2) Only You Can Prevent School Shootings. All this talk about gun control and “Obama’s stealing our right to bear arms” annoys me. School shootings are tragic and terrifying. People are like “why blame guns, why not the entertainment industry for violent games and movies. Violent games and movies do not kill people, crazy people with guns do. Gun control probably won’t save lives because guns can easily be stolen from responsible gun owners by crazy people who want to do bad things. Unfortunately, you can’t prevent everything in life and there’s really no way to stop people from getting their hands on guns and killing people. I think people on both sides of this argument are being completely irrational and ignorant and it annoys me. The best we can do is hope that we catch bad guys before they do bad things. Like the expression goes “Guns don’t kill people, husbands who come home early do.” Wait.. what?

3)  Baby Number 2. I know what you’re thinking. “Did Brianne pull a Jessica Simpson?” Excuse me for a minute while I die at the thought. Baby number 2 is referring to my second publishing that should be incoming soon after a hopefully quick editing process. I say this with a smirk, because there’s no such thing as a quick editing process. This will be a compilation of poetry, very very short stories and short stories. I’ll keep you posted, but I’m excited.

4) Practice What You Preach, Mama. This one will be short, but the subtitle says it all: Don’t tell your kids a lesson if you won’t follow through yourself. I can tell my son’s “you can be anything you want to be if you try hard enough” if I don’t try to get noticed for my writing and live my dream as a writer. You can’t tell your kid that they need to better themselves if you’re willing to settle for awful living conditions without trying to get out of it. And the most obvious lesson is, you can’t tell your kids that “sometimes in life you have to suck it up and do things you don’t want to”. Because the minute you don’t want to go someplace for family obligations and try to get out of it, those little buggers actually remember it. They say “remember when I said I don’t want to go to CCD and you said I had to because sometimes growing up means doing things you don’t want to?”. Yeah, also be careful what you teach them, it might bite you on the butt when you’re not looking.

*Task item*
Reproduce the blog excerpt above between "3)  Baby Number" and "but I’m excited.", inclusive.

*Given material*

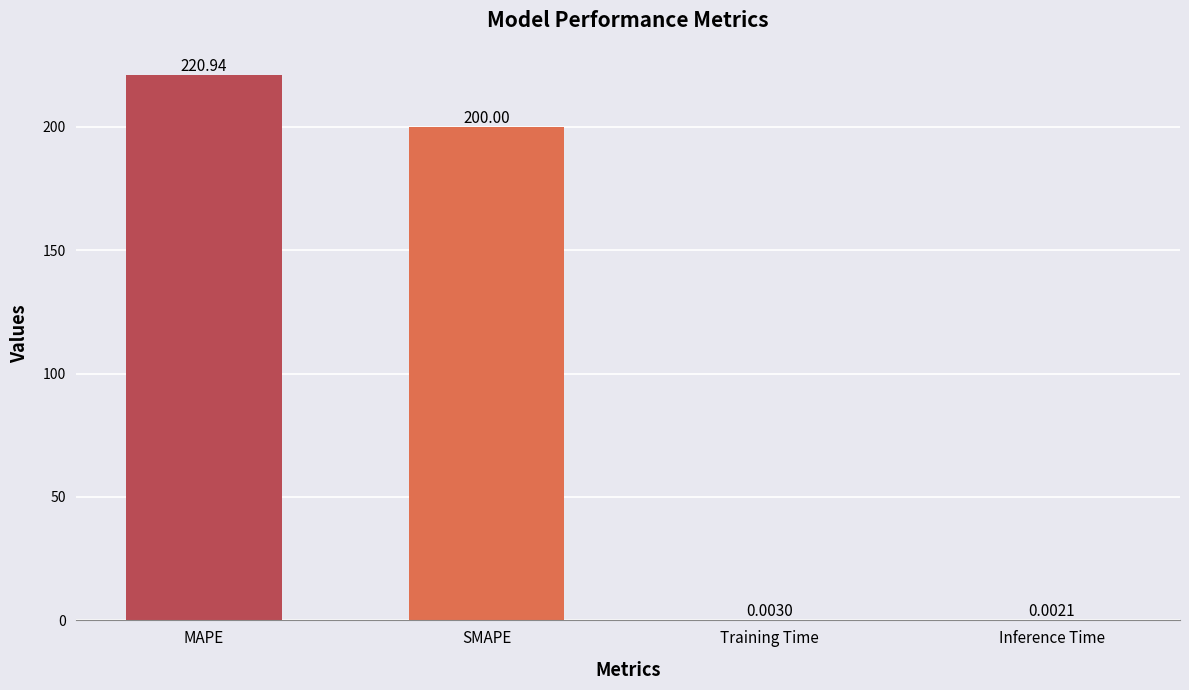

What is the sum of all values?

420.9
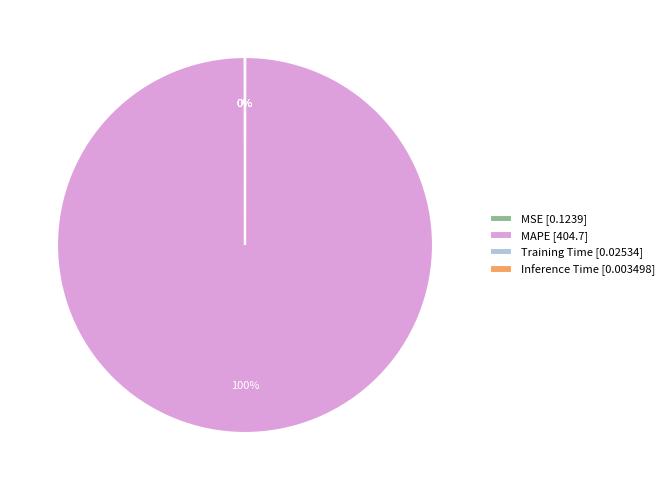

What is the majority slice?

MAPE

*Final answer*
3)  Baby Number 2. I know what you’re thinking. “Did Brianne pull a Jessica Simpson?” Excuse me for a minute while I die at the thought. Baby number 2 is referring to my second publishing that should be incoming soon after a hopefully quick editing process. I say this with a smirk, because there’s no such thing as a quick editing process. This will be a compilation of poetry, very very short stories and short stories. I’ll keep you posted, but I’m excited.